___ Working data ___
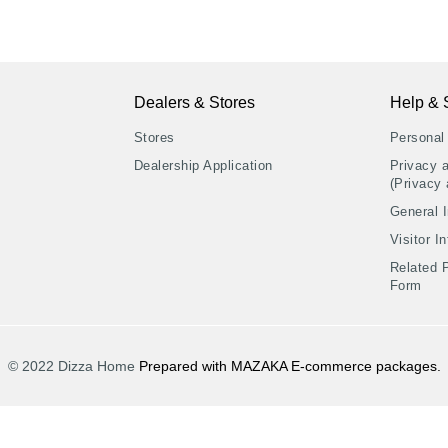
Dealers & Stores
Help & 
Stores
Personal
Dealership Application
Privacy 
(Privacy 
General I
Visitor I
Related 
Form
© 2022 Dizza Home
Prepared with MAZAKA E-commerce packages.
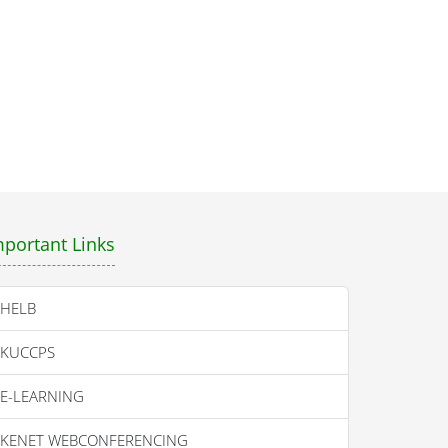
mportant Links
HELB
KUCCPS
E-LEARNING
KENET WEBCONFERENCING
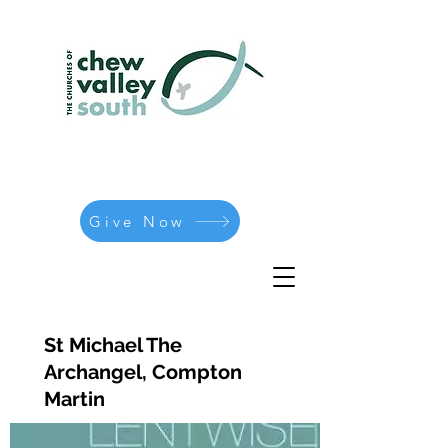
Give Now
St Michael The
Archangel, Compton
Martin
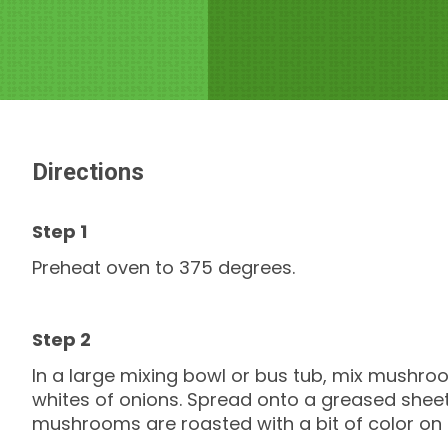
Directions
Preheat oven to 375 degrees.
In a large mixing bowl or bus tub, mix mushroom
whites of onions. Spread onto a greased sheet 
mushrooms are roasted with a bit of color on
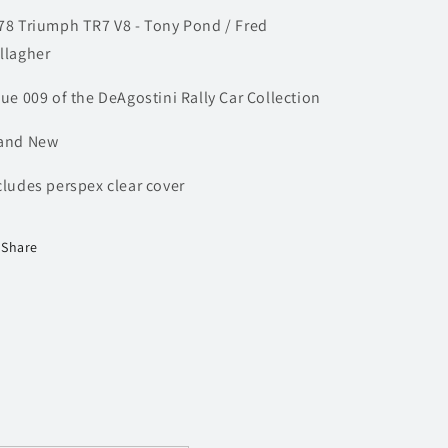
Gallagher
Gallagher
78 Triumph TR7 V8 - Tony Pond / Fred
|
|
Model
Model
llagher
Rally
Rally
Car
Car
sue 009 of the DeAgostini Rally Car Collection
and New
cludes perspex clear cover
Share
___
* Task brief
A picture-free version of all the records, repeated exactly, is what to return.

* Written solution
Dealers & Stores
Help & 
Stores
Personal
Dealership Application
Privacy 
(Privacy 
General I
Visitor I
Related 
Form
© 2022 Dizza Home
Prepared with MAZAKA E-commerce packages.
mportant Links
HELB
KUCCPS
E-LEARNING
KENET WEBCONFERENCING
Give Now
St Michael The
Archangel, Compton
Martin
Directions
Preheat oven to 375 degrees.
In a large mixing bowl or bus tub, mix mushroom
whites of onions. Spread onto a greased sheet 
mushrooms are roasted with a bit of color on
Gallagher
Gallagher
78 Triumph TR7 V8 - Tony Pond / Fred
|
|
Model
Model
llagher
Rally
Rally
Car
Car
sue 009 of the DeAgostini Rally Car Collection
and New
cludes perspex clear cover
Share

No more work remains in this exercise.